Not a flier but a flapper

A Darwin’s Rhea is not a flier but a flapper. Unable to fly, the birds use their outlandishly gorgeous feathers in a sexy and energetic courtship dance.

No wonder the word ‘flapper’ was coined for young girls of the 1920s, dancing to the new Jazz music.


Wedding - Gatsby Style....


With fine, delicate feathers circling round its head and blowing in the Patagonian wind, the bird is beautiful and sexy.



During the second voyage of HMS Beagle, the young naturalist Charles Darwin made many trips on horseback into Patagonia. He had heard from local gauchos of the existence of a small Rhea-like bird. He continued searching fruitlessly for this bird. He even travelled up the Santa Cruz river and saw several from a distance but they ran away too quickly to be caught.

The Beagle sailed south, putting in at Puerto Deseado in southern Patagonia on 23 December.  On the following day Darwin shot a guanaco which provided them with a Christmas meal, and in the first days of January, the artist Conrad Martens shot a rhea which they enjoyed eating before Darwin realized that this was the elusive smaller rhea rather than a juvenile of the greater Rhea.

A shocked Darwin ran into the ship’s galley to collect the remains of the bird, saving the head, neck, legs, one wing, and some of the larger feathers. These were eventually described by James Gould as a new species – the Darwins (or Lesser) Rhea.

Darwin’s Rhea is a large flightless bird with two distinct populations located in the Altiplano of the central Andes and the Patagonia Steppes.





Paula and I have seen the bird most often in Patagonia, usually running away from us at a fast pace.  On the Valdez peninsula the birds are more used to people and here we have managed some close views.



We love finding their nests, they are fantastic, laden with up to thirty or forty large greenish eggs, which turn yellow as they age.



Males incubate the eggs and look after the chicks. They are strong birds and can defend the chicks against most predators.



Both the eggs and the birds are good to eat, so they have been relentlessly hunted for hundreds of years.


Set deep in the Chacabuco valley in southern Chile, the Conservation Land Trust is undertaking a successful breeding project for the birds run by their head of conservation Cristian Saucedo.



Eventually their birds will be released in the remote and spectacular landscape of the Chilean Patagonian National Park.

Provided material –
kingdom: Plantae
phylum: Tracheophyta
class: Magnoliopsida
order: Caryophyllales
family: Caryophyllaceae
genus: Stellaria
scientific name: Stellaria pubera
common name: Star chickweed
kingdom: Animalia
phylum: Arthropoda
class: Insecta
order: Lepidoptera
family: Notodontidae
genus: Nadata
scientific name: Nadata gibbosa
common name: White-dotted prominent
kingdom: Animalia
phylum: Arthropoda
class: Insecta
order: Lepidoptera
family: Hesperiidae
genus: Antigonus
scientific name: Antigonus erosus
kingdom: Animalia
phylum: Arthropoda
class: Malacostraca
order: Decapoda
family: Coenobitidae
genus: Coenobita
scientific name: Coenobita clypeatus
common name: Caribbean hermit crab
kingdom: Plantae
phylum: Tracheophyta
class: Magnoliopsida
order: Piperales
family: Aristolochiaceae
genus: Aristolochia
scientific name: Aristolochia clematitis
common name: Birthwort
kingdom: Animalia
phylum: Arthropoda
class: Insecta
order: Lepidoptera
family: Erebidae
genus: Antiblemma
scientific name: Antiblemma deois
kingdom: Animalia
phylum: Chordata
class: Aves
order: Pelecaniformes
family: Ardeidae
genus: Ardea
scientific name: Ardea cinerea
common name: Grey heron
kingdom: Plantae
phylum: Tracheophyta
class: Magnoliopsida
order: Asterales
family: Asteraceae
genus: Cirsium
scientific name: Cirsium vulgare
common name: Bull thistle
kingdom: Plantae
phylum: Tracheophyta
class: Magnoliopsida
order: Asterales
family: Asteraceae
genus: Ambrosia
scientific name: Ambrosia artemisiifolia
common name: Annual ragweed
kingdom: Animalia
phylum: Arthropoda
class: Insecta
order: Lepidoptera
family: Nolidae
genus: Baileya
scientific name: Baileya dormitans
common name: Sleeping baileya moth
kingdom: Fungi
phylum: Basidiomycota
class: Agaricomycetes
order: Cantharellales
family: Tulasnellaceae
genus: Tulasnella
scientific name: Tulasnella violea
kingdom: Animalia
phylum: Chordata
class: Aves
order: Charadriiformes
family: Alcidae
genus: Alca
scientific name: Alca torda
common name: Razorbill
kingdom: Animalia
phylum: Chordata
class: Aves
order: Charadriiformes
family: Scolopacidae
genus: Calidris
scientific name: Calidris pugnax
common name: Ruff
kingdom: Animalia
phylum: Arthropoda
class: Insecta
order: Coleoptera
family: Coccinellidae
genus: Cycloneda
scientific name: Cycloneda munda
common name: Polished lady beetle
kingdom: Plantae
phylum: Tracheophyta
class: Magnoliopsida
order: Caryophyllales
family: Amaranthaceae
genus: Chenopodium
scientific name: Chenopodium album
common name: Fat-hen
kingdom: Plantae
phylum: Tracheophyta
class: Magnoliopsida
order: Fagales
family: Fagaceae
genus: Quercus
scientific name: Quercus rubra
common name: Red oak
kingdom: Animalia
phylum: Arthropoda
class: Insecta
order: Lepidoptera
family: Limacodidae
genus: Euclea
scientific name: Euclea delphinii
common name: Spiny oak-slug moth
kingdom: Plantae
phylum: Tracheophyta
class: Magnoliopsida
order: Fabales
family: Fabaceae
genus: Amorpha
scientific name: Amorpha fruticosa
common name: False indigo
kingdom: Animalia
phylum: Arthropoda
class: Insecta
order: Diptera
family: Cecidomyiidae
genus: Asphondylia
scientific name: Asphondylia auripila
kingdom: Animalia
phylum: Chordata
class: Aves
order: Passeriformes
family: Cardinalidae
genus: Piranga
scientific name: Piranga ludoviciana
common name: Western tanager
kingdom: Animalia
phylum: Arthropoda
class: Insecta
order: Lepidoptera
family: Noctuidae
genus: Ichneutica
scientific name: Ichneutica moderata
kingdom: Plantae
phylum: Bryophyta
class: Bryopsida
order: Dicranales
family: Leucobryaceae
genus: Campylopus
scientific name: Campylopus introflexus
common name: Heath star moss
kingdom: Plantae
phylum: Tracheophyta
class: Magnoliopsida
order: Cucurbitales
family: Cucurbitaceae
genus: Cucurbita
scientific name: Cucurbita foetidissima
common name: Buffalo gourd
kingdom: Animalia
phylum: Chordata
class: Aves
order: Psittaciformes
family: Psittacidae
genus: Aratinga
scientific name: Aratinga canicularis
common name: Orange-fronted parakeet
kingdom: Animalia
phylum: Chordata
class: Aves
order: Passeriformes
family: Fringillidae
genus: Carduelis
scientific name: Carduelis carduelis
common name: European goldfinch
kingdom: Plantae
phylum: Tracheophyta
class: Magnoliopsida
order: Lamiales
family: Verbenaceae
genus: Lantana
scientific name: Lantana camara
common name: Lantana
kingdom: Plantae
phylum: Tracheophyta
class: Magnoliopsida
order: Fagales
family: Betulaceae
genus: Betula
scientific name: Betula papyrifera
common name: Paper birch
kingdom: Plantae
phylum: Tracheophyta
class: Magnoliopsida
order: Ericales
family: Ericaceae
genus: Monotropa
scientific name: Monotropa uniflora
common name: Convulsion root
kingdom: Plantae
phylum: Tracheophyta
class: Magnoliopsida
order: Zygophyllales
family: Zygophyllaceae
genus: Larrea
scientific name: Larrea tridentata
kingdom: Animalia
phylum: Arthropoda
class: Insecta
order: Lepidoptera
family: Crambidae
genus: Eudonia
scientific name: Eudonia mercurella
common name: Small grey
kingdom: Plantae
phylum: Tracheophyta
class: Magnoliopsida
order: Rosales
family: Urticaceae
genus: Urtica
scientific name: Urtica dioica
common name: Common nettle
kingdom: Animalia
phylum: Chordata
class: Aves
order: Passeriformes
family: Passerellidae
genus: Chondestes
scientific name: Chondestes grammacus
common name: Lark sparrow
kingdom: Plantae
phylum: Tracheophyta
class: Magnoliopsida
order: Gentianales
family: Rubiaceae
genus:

What this task involves – From the rhea text, reproduce the passage that begins at the words "Darwin’s Rhea is a" and ends after "as they age.".

Result –
Darwin’s Rhea is a large flightless bird with two distinct populations located in the Altiplano of the central Andes and the Patagonia Steppes.





Paula and I have seen the bird most often in Patagonia, usually running away from us at a fast pace.  On the Valdez peninsula the birds are more used to people and here we have managed some close views.



We love finding their nests, they are fantastic, laden with up to thirty or forty large greenish eggs, which turn yellow as they age.